DESCRIPTION OF THE TASK: Please copy exactly the part of the records below that opens with the line containing "3. Bacteriological Analytical" and closes with the line containing "pain) | | 5 | |", leaving out any pictures.

Transcribed page contents:
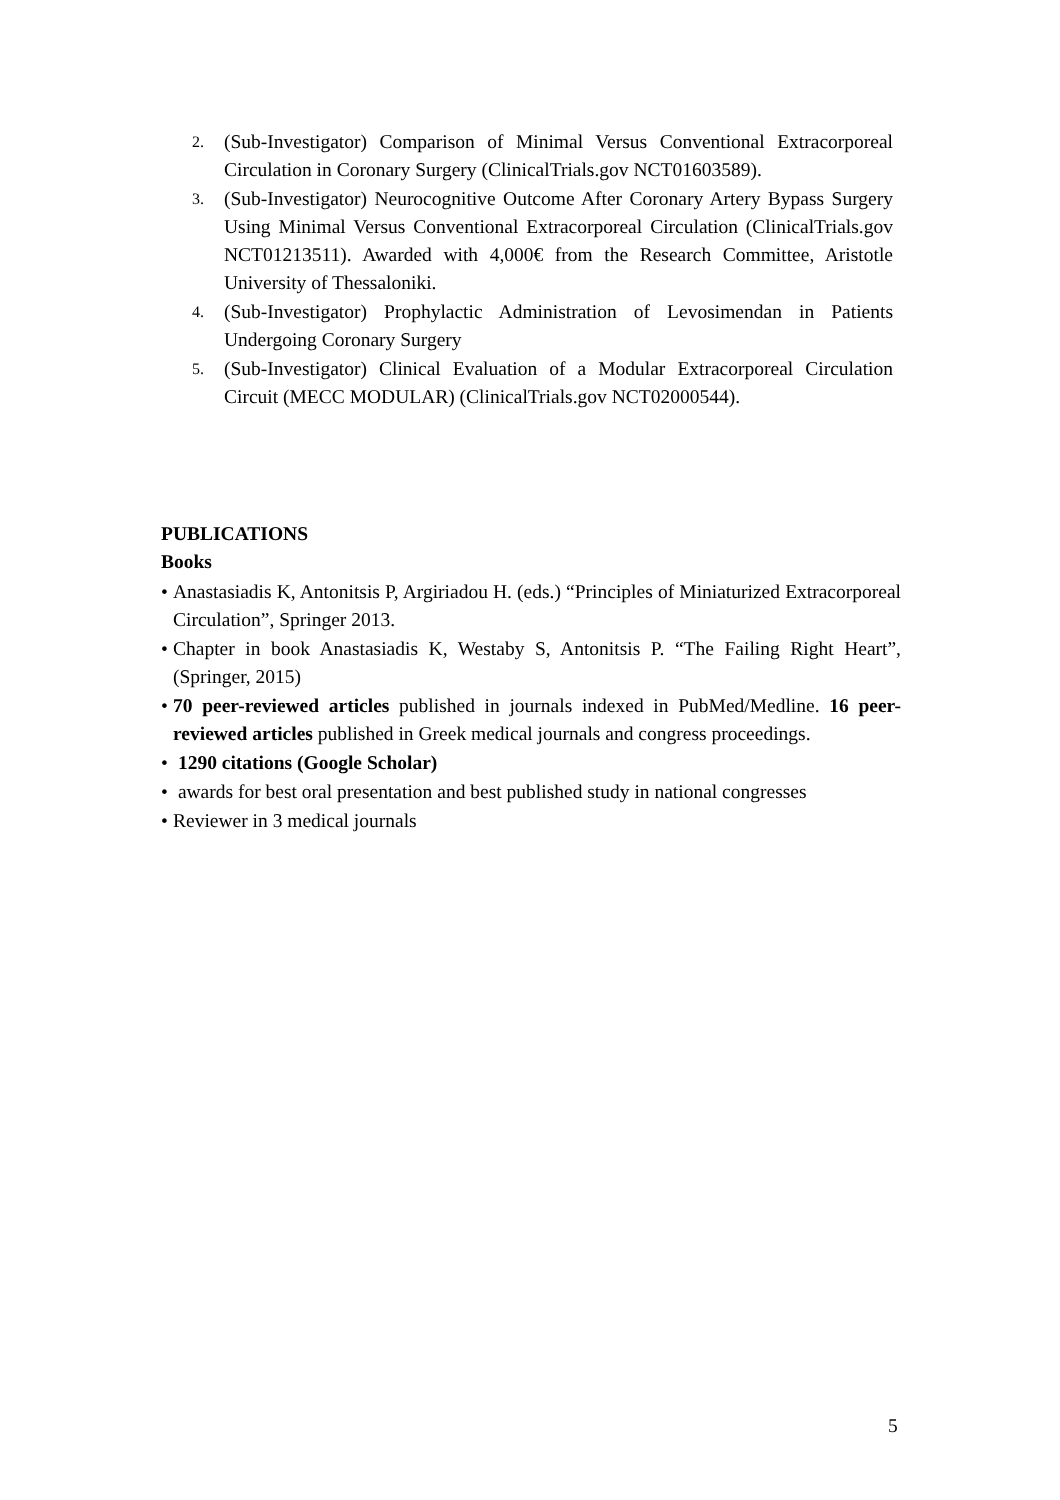2. (Sub-Investigator) Comparison of Minimal Versus Conventional Extracorporeal Circulation in Coronary Surgery (ClinicalTrials.gov NCT01603589).
3. (Sub-Investigator) Neurocognitive Outcome After Coronary Artery Bypass Surgery Using Minimal Versus Conventional Extracorporeal Circulation (ClinicalTrials.gov NCT01213511). Awarded with 4,000€ from the Research Committee, Aristotle University of Thessaloniki.
4. (Sub-Investigator) Prophylactic Administration of Levosimendan in Patients Undergoing Coronary Surgery
5. (Sub-Investigator) Clinical Evaluation of a Modular Extracorporeal Circulation Circuit (MECC MODULAR) (ClinicalTrials.gov NCT02000544).
PUBLICATIONS
Books
• Anastasiadis K, Antonitsis P, Argiriadou H. (eds.) “Principles of Miniaturized Extracorporeal Circulation”, Springer 2013.
• Chapter in book Anastasiadis K, Westaby S, Antonitsis P. “The Failing Right Heart”, (Springer, 2015)
• 70 peer-reviewed articles published in journals indexed in PubMed/Medline. 16 peer-reviewed articles published in Greek medical journals and congress proceedings.
• 1290 citations (Google Scholar)
• awards for best oral presentation and best published study in national congresses
• Reviewer in 3 medical journals
5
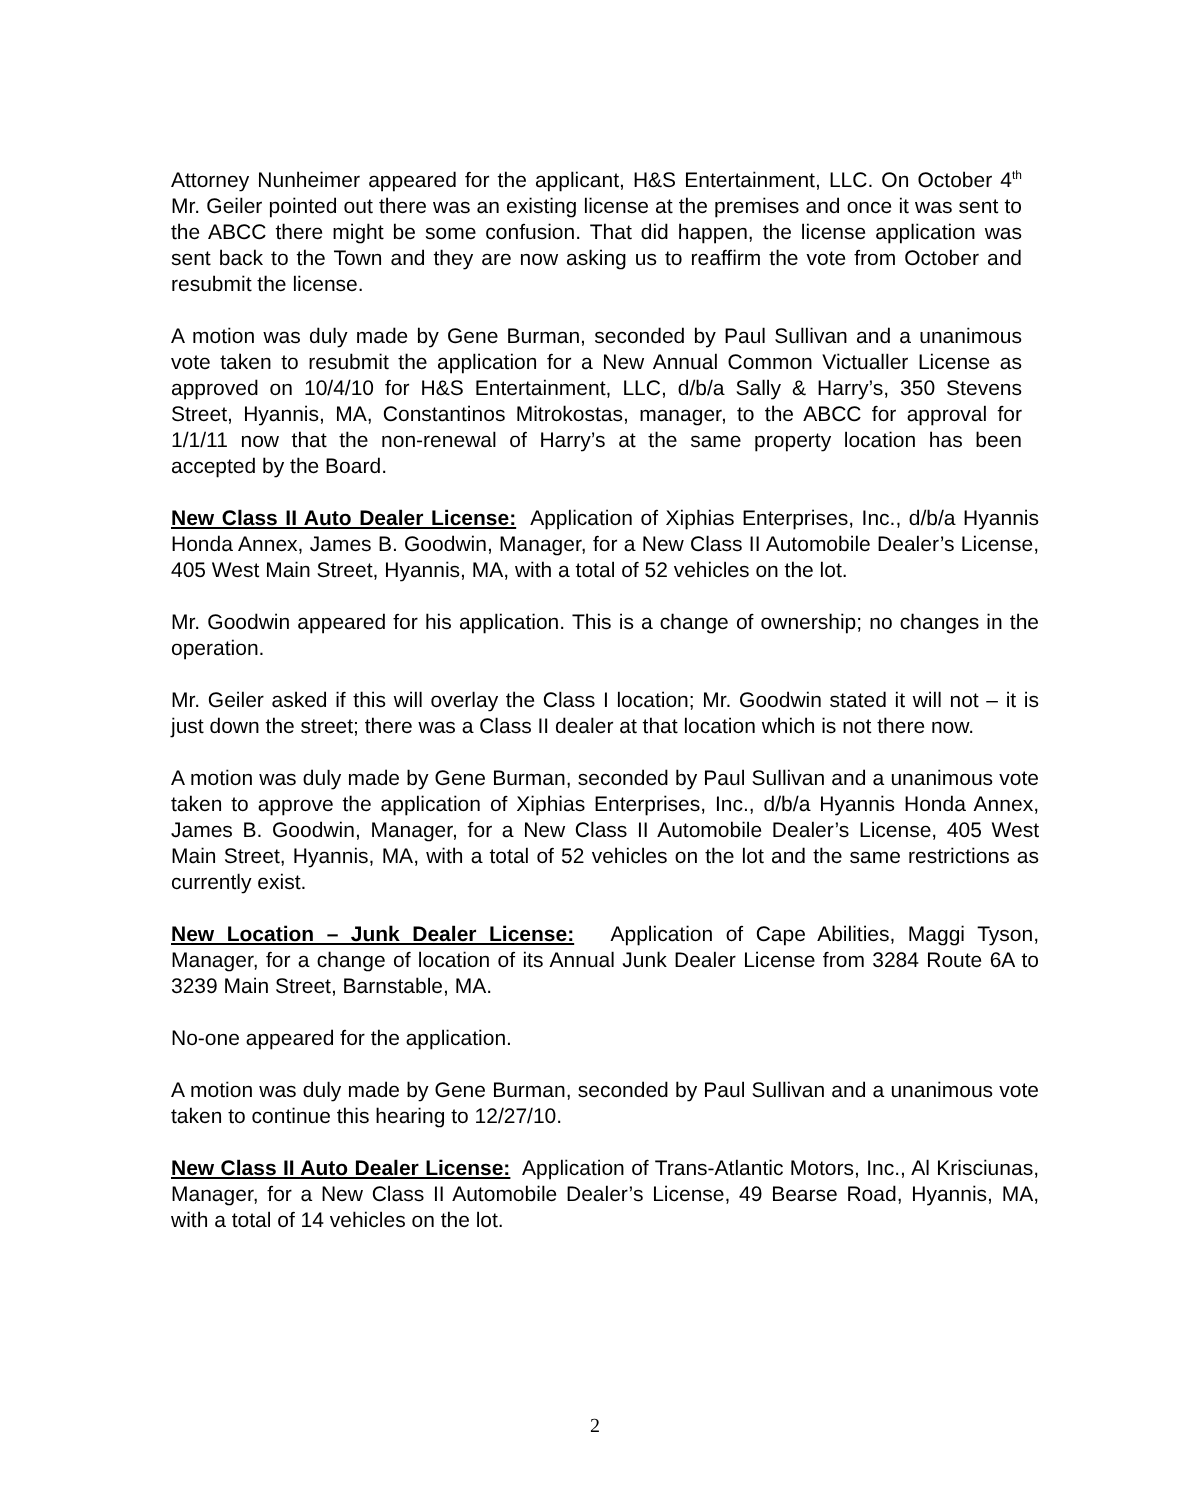Attorney Nunheimer appeared for the applicant, H&S Entertainment, LLC. On October 4<sup>th</sup> Mr. Geiler pointed out there was an existing license at the premises and once it was sent to the ABCC there might be some confusion. That did happen, the license application was sent back to the Town and they are now asking us to reaffirm the vote from October and resubmit the license.
A motion was duly made by Gene Burman, seconded by Paul Sullivan and a unanimous vote taken to resubmit the application for a New Annual Common Victualler License as approved on 10/4/10 for H&S Entertainment, LLC, d/b/a Sally & Harry’s, 350 Stevens Street, Hyannis, MA, Constantinos Mitrokostas, manager, to the ABCC for approval for 1/1/11 now that the non-renewal of Harry’s at the same property location has been accepted by the Board.
New Class II Auto Dealer License: Application of Xiphias Enterprises, Inc., d/b/a Hyannis Honda Annex, James B. Goodwin, Manager, for a New Class II Automobile Dealer’s License, 405 West Main Street, Hyannis, MA, with a total of 52 vehicles on the lot.
Mr. Goodwin appeared for his application. This is a change of ownership; no changes in the operation.
Mr. Geiler asked if this will overlay the Class I location; Mr. Goodwin stated it will not – it is just down the street; there was a Class II dealer at that location which is not there now.
A motion was duly made by Gene Burman, seconded by Paul Sullivan and a unanimous vote taken to approve the application of Xiphias Enterprises, Inc., d/b/a Hyannis Honda Annex, James B. Goodwin, Manager, for a New Class II Automobile Dealer’s License, 405 West Main Street, Hyannis, MA, with a total of 52 vehicles on the lot and the same restrictions as currently exist.
New Location – Junk Dealer License: Application of Cape Abilities, Maggi Tyson, Manager, for a change of location of its Annual Junk Dealer License from 3284 Route 6A to 3239 Main Street, Barnstable, MA.
No-one appeared for the application.
A motion was duly made by Gene Burman, seconded by Paul Sullivan and a unanimous vote taken to continue this hearing to 12/27/10.
New Class II Auto Dealer License: Application of Trans-Atlantic Motors, Inc., Al Krisciunas, Manager, for a New Class II Automobile Dealer’s License, 49 Bearse Road, Hyannis, MA, with a total of 14 vehicles on the lot.
2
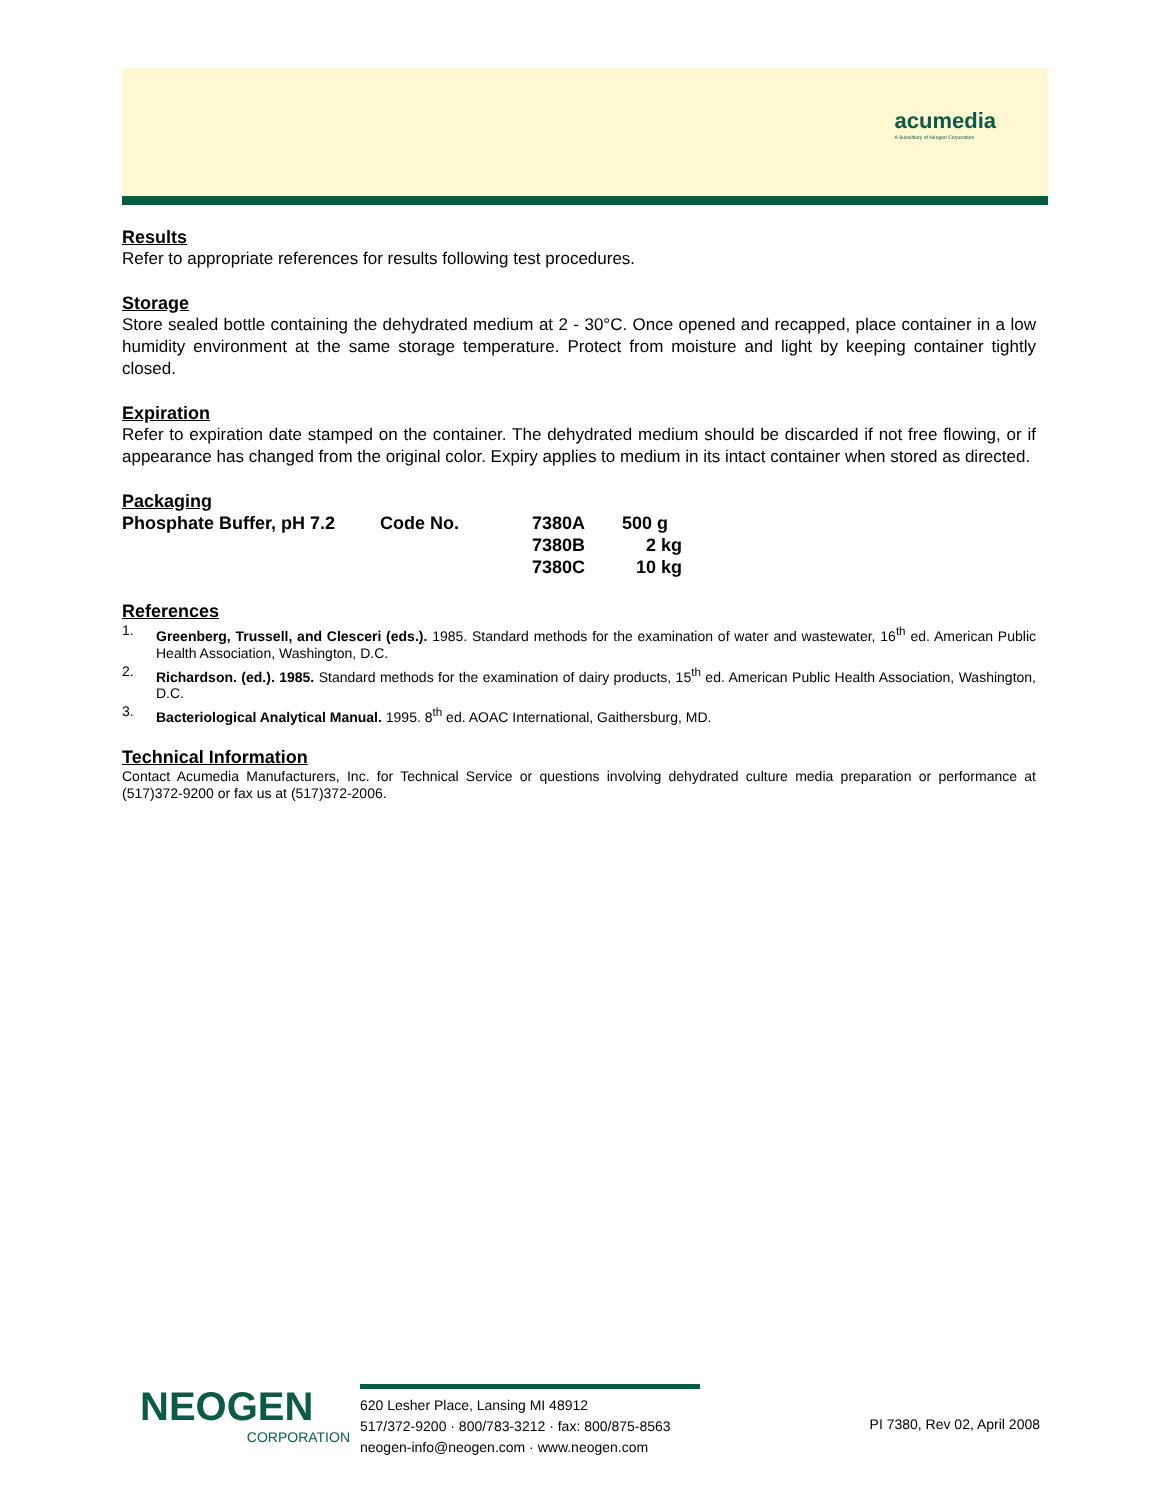acumedia
A Subsidiary of Neogen Corporation
Results
Refer to appropriate references for results following test procedures.
Storage
Store sealed bottle containing the dehydrated medium at 2 - 30°C. Once opened and recapped, place container in a low humidity environment at the same storage temperature. Protect from moisture and light by keeping container tightly closed.
Expiration
Refer to expiration date stamped on the container. The dehydrated medium should be discarded if not free flowing, or if appearance has changed from the original color. Expiry applies to medium in its intact container when stored as directed.
Packaging
| Phosphate Buffer, pH 7.2 | Code No. | 7380A | 500 g |
| | | 7380B | 2 kg |
| | | 7380C | 10 kg |
References
1. Greenberg, Trussell, and Clesceri (eds.). 1985. Standard methods for the examination of water and wastewater, 16<sup>th</sup> ed. American Public Health Association, Washington, D.C.
2. Richardson. (ed.). 1985. Standard methods for the examination of dairy products, 15<sup>th</sup> ed. American Public Health Association, Washington, D.C.
3. Bacteriological Analytical Manual. 1995. 8<sup>th</sup> ed. AOAC International, Gaithersburg, MD.
Technical Information
Contact Acumedia Manufacturers, Inc. for Technical Service or questions involving dehydrated culture media preparation or performance at (517)372-9200 or fax us at (517)372-2006.
NEOGEN
CORPORATION
620 Lesher Place, Lansing MI 48912
517/372-9200 · 800/783-3212 · fax: 800/875-8563
neogen-info@neogen.com · www.neogen.com
PI 7380, Rev 02, April 2008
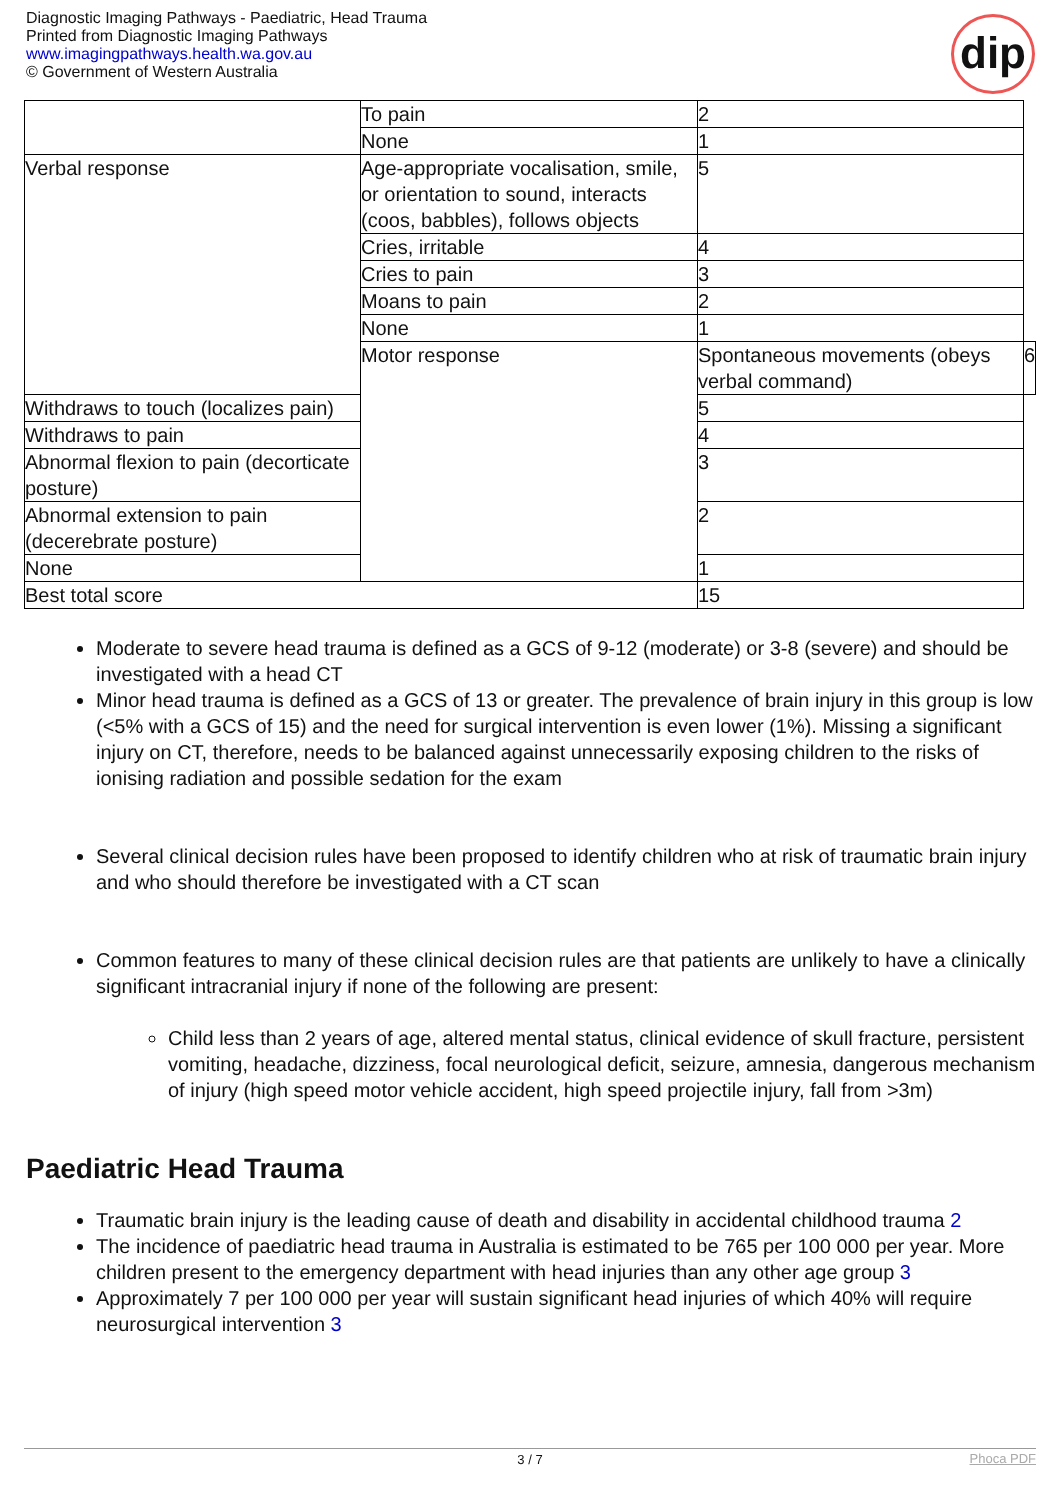Diagnostic Imaging Pathways - Paediatric, Head Trauma
Printed from Diagnostic Imaging Pathways
www.imagingpathways.health.wa.gov.au
© Government of Western Australia
dip
| | To pain | 2 | |
| | None | 1 | |
| Verbal response | Age-appropriate vocalisation, smile, or orientation to sound, interacts (coos, babbles), follows objects | 5 | |
| | Cries, irritable | 4 | |
| | Cries to pain | 3 | |
| | Moans to pain | 2 | |
| | None | 1 | |
| | Motor response | Spontaneous movements (obeys verbal command) | 6 |
| Withdraws to touch (localizes pain) | | 5 | |
| Withdraws to pain | | 4 | |
| Abnormal flexion to pain (decorticate posture) | | 3 | |
| Abnormal extension to pain (decerebrate posture) | | 2 | |
| None | | 1 | |
| Best total score | | 15 | |
Moderate to severe head trauma is defined as a GCS of 9-12 (moderate) or 3-8 (severe) and should be investigated with a head CT
Minor head trauma is defined as a GCS of 13 or greater. The prevalence of brain injury in this group is low (<5% with a GCS of 15) and the need for surgical intervention is even lower (1%). Missing a significant injury on CT, therefore, needs to be balanced against unnecessarily exposing children to the risks of ionising radiation and possible sedation for the exam
Several clinical decision rules have been proposed to identify children who at risk of traumatic brain injury and who should therefore be investigated with a CT scan
Common features to many of these clinical decision rules are that patients are unlikely to have a clinically significant intracranial injury if none of the following are present:
Child less than 2 years of age, altered mental status, clinical evidence of skull fracture, persistent vomiting, headache, dizziness, focal neurological deficit, seizure, amnesia, dangerous mechanism of injury (high speed motor vehicle accident, high speed projectile injury, fall from >3m)
Paediatric Head Trauma
Traumatic brain injury is the leading cause of death and disability in accidental childhood trauma 2
The incidence of paediatric head trauma in Australia is estimated to be 765 per 100 000 per year. More children present to the emergency department with head injuries than any other age group 3
Approximately 7 per 100 000 per year will sustain significant head injuries of which 40% will require neurosurgical intervention 3
3 / 7 Phoca PDF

ANSWER TO THIS TASK:
3. Bacteriological Analytical Manual. 1995. 8<sup>th</sup> ed. AOAC International, Gaithersburg, MD.
Technical Information
Contact Acumedia Manufacturers, Inc. for Technical Service or questions involving dehydrated culture media preparation or performance at (517)372-9200 or fax us at (517)372-2006.
NEOGEN
CORPORATION
620 Lesher Place, Lansing MI 48912
517/372-9200 · 800/783-3212 · fax: 800/875-8563
neogen-info@neogen.com · www.neogen.com
PI 7380, Rev 02, April 2008
Diagnostic Imaging Pathways - Paediatric, Head Trauma
Printed from Diagnostic Imaging Pathways
www.imagingpathways.health.wa.gov.au
© Government of Western Australia
dip
| | To pain | 2 | |
| | None | 1 | |
| Verbal response | Age-appropriate vocalisation, smile, or orientation to sound, interacts (coos, babbles), follows objects | 5 | |
| | Cries, irritable | 4 | |
| | Cries to pain | 3 | |
| | Moans to pain | 2 | |
| | None | 1 | |
| | Motor response | Spontaneous movements (obeys verbal command) | 6 |
| Withdraws to touch (localizes pain) | | 5 | |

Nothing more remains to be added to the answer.